Extracted data entries
====================
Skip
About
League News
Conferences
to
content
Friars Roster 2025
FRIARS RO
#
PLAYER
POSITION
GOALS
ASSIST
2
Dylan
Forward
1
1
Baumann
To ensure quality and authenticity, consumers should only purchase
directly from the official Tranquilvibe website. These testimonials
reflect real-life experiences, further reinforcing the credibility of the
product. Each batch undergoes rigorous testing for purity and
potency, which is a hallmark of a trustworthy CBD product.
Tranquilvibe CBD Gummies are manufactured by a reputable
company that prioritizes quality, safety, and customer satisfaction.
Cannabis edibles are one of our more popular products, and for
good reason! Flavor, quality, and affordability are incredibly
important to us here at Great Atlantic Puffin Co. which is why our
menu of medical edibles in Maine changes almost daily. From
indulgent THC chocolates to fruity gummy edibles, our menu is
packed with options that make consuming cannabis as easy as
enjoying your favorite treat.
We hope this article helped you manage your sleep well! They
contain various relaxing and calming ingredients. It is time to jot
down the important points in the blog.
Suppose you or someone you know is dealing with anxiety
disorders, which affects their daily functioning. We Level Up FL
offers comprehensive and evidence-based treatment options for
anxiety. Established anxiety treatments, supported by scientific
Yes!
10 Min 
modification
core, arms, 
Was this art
====================
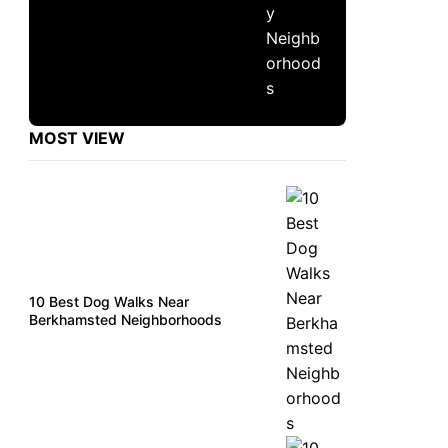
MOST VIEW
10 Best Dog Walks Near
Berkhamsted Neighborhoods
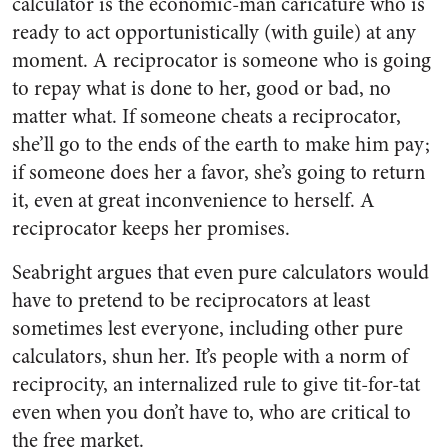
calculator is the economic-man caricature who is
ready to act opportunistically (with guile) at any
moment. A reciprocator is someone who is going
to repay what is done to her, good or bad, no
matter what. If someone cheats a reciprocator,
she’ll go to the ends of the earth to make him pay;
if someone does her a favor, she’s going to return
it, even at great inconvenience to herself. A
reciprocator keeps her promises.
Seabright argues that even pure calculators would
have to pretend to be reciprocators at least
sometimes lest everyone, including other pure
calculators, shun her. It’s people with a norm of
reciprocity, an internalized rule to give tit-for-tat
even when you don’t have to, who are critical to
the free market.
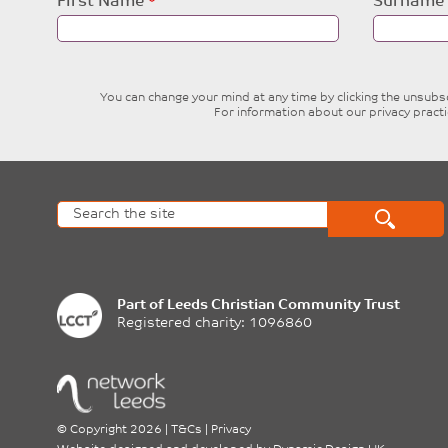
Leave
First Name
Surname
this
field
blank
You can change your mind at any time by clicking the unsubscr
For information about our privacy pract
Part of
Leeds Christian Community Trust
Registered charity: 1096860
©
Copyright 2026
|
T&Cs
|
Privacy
====================
» **Problem**: Please give the number of lines above that hold the word "quality", and only that number.

» **Response box**: 3